After weeks of feverish political campaigning, both the ruling Democratic Labour Party and the Opposition Barbados Labour Party have a few items of housekeeping to consider as they work toward finding solutions to some of the myriad economic issues facing Barbados.
Some people often believe that governance rests with the party in power but the role of the Opposition as a voice of caution, advice, and in many instances, censure, is important to the overall direction that a tiny democracy such as Barbados takes.
It was heartening to hear Leader of the Opposition Mia Mottley suggest during her recent media briefing that they stood willing to assist Government in finding solutions to some of the problems which confront us. Mottley’s track record has always been one of putting Barbados first and we do not anticipate that this position will change.
But there are some matters to which both parties have immediately to attend.
Prime Minister Freundel Stuart is yet to name his Cabinet some six days after the general election and we would hope that this is done in the soonest possible time. We note at least one instance where a minister of the previous Cabinet made public comment about a matter related to the ministry which he held prior to the dissolution of Parliament.
As it stands even if some previous ministers are “keeping an eye” on their previous portfolios until a Cabinet is officially sworn, with the defeat of former ministers George Hutson and Esther Byer Suckoo, no elected Member of Parliament to our knowledge is “keeping an eye” on the Ministry of International Business and International Transport and the Ministry of Labour.
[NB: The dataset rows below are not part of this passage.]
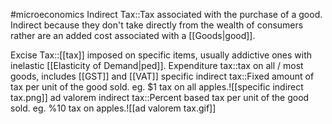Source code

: #microeconomics 
Indirect Tax::Tax associated with the purchase of a good. Indirect because they don't take directly from the wealth of consumers rather are an added cost associated with a [[Goods|good]]. 

Excise Tax::[[tax]] imposed on specific items, usually addictive ones with inelastic [[Elasticity of Demand|ped]].
Expenditure tax::tax on all / most goods, includes [[GST]] and [[VAT]]
specific indirect tax::Fixed amount of tax per unit of the good sold. eg. $1 tax on all apples.![[specific indirect tax.png]]
ad valorem indirect tax::Percent based tax per unit of the good sold. eg. %10 tax on apples.![[ad valorem tax.gif]]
The diminished numbers on the Government benches makes it doubly important that this situation is dealt with greater dispatch.
Then there is the question of a deputy leader on both sides of the Lower House.
And none of the choices on either side seems straightforward.
On the Government side the obvious contenders appear to be St. James South MP Donville Inniss, St. Michael North West MP Chris Sinckler, St. Philip West MP Dr David Estwick and St. Michael South Central MP Richard Sealy. Interestingly, of these, only Estwick and Sealy have officially acted as Prime Minister. Christ Church East Central MP Ronald Jones, for a lengthy period of time, was the individual who always acted as Prime Minister in the absence of Stuart but that favoured position came to an abrupt end more than a year ago. While Sinckler is the attractive choice, he is on record as having no interest in leading the party.
Of course the Constitution of Barbados does not mandate on a Prime Minister the requirement of officially naming a Deputy Prime Minister. But in the interest of continuity and a settled leadership structure, such an appointment makes good political sense.
On the Opposition side, Mottley is faced with a greater challenge.
She would be a brave woman, and one perhaps close to divine, if she were to name either of St. Andrew MP George Payne, St. Michael North MP Ronald Toppin, St. George North MP Gline Clarke, St James Central MP Kerrie Symmonds or St. Joseph MP Dale Marshall as her deputy. Toppin, Payne, Clarke, Marshall, along with St. Peter MP Owen Arthur, were those who caused her great anguish in 2010 when they ousted her from the position of Opposition Leader. Marshall presents the worst case scenario as Mottley had made him her deputy after the 2008 general election defeat and he deserted her in 2010 in her greatest hour of need.
Though Symmonds was not involved in the 2010 deposing of Mottley, his personal issues had previously led to Mottley calling for his resignation from the Upper Chamber where he served as an Opposition Senator. Subsequent public comments carried in the media suggested that he was not amused.
So to whom does she look for a deputy?
Some might suggest that in the interest of burying the hatchet either Marshall or Symmonds be made her deputy. But would that be safe as 2018 approached? Some might even consider it akin to the invention of Bajan roulette.
In and out of Parliament St. Thomas MP Cynthia Forde and returning St. Michael East MP Trevor Prescod were Mottley’s greatest allies and comforters when she was set upon by her parliamentary colleagues. Both provide safer options for Mottley but she is 47 and in the context of the future and continuity Forde would not be the logical choice.
Prescod would be a loyal choice for Mottley, but has never been a favourite son of the BLP’s hierarchal structure.
Mottley might be tempted to seek out someone from the new crop of BLP parliamentarians, of which there are a number of exciting, if inexperienced, possibilities.
Yes, some very interesting days lay ahead.